» **DOCUMENT EXTRACT**

Documentation
¶
Overview ¶
Package residual provides residual connection layers for neural networks.
Standard transformer architectures use additive residual connections: each layer's output is added to its input before being passed forward. While effective, this fixed scheme weights all previous layers equally, limiting the network's ability to route information across depth.
This package implements Attention Residuals (arXiv:2603.15031, Kimi Team, 2026), which replace fixed additive residuals with learned, softmax-weighted aggregation over depth. Each layer carries a small pseudo-query vector that attends over RMSNorm-projected keys from all preceding layer outputs, producing per-layer attention weights that dynamically control how much each earlier representation contributes to the current layer's input.
Two variants are provided:
AttnRes: Full Attention Residuals. Every layer attends over every previous layer output. This gives maximum expressiveness but requires O(L*d) memory to store all L layer outputs of dimension d.

» **WHAT IS EXPECTED**
Please translate this sentence from the residual connections documentation into Spanish: "Package residual provides residual connection layers for neural networks."

» **RAW DATA**

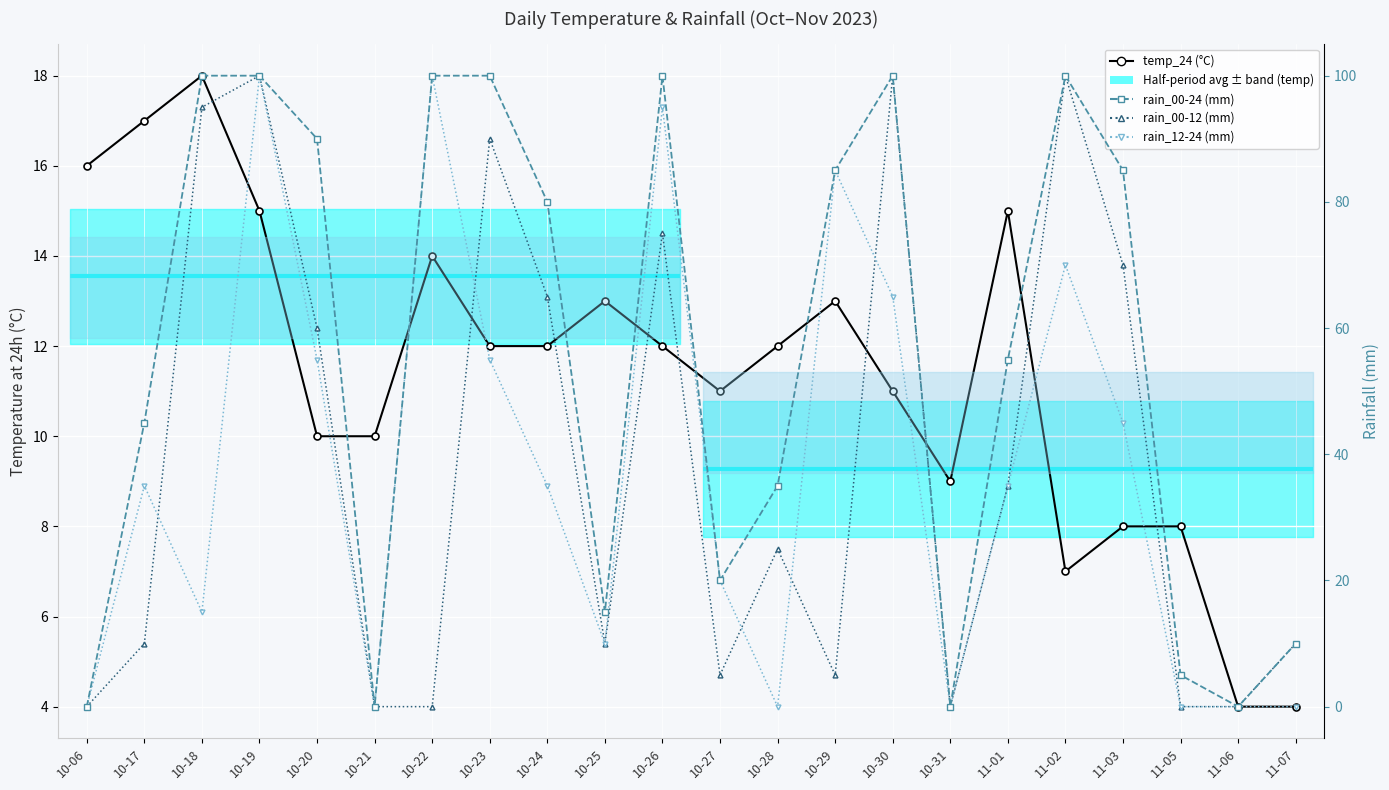

What is the difference between the second highest and second lowest values in the rain_00-12 series?

100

» **WRITTEN SOLUTION**
El paquete residual proporciona capas de conexión residual para redes neuronales.